=== Texte fourni ===

L’objectif est d’influencer une minorité critique à Taïwan. Elle a commencé en novembre dernier. Selon la loi taïwanaise, les sondages sont interdits dix jours avant le scrutin, mais on sait que la présidentielle est serrée cette année. Les autorités à Taipei ont mis en garde contre « la désinformation électorale ». De leur côté, les médias d’État chinois évitent de citer directement les candidats ou les partis. On parle de besoin d’alternance encore une fois, et Pékin encourage à faire le choix de « la paix plutôt que la guerre », autrement dit à voter KMT. Le chef du bureau chinois des affaires taïwanaises, Song Tao, a d’ailleurs encore exhorté récemment le peuple taïwanais à « se tenir du bon côté de l’histoire ». Sachant que pour Pékin, le bon côté de l’histoire, c’est la réunification.

=== Jeu de données ===

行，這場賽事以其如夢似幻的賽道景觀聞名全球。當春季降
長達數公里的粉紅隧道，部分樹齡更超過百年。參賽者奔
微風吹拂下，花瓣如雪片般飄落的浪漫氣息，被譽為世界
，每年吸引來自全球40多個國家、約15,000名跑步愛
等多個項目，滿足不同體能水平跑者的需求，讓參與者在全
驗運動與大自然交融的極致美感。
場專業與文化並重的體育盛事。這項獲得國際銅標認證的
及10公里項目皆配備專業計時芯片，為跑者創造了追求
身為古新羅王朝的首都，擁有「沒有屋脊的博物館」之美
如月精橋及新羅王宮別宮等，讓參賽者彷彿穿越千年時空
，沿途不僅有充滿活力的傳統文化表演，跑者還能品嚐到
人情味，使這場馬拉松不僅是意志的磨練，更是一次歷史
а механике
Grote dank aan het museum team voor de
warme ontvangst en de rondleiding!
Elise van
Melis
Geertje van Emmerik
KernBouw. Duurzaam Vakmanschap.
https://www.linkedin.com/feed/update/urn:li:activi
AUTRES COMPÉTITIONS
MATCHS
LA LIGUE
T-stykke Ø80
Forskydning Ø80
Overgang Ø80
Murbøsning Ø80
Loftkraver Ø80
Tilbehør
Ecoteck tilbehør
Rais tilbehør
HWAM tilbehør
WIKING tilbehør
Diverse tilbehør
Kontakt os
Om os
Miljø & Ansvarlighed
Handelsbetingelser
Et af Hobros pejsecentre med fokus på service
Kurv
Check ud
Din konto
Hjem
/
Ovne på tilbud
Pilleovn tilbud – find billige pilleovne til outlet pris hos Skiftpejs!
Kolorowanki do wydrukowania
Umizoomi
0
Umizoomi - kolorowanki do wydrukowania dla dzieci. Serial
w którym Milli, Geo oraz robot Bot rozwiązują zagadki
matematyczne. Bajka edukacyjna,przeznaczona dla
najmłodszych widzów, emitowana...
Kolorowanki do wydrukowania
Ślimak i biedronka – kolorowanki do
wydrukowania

===

Consigne:
Recopiez le texte sur la présidentielle taïwanaise, de « L’objectif est d’influencer » jusqu'à « c’est la réunification. », en renommant « Pékin » en « Beijing ».

Zone de réponse:
L’objectif est d’influencer une minorité critique à Taïwan. Elle a commencé en novembre dernier. Selon la loi taïwanaise, les sondages sont interdits dix jours avant le scrutin, mais on sait que la présidentielle est serrée cette année. Les autorités à Taipei ont mis en garde contre « la désinformation électorale ». De leur côté, les médias d’État chinois évitent de citer directement les candidats ou les partis. On parle de besoin d’alternance encore une fois, et Beijing encourage à faire le choix de « la paix plutôt que la guerre », autrement dit à voter KMT. Le chef du bureau chinois des affaires taïwanaises, Song Tao, a d’ailleurs encore exhorté récemment le peuple taïwanais à « se tenir du bon côté de l’histoire ». Sachant que pour Beijing, le bon côté de l’histoire, c’est la réunification.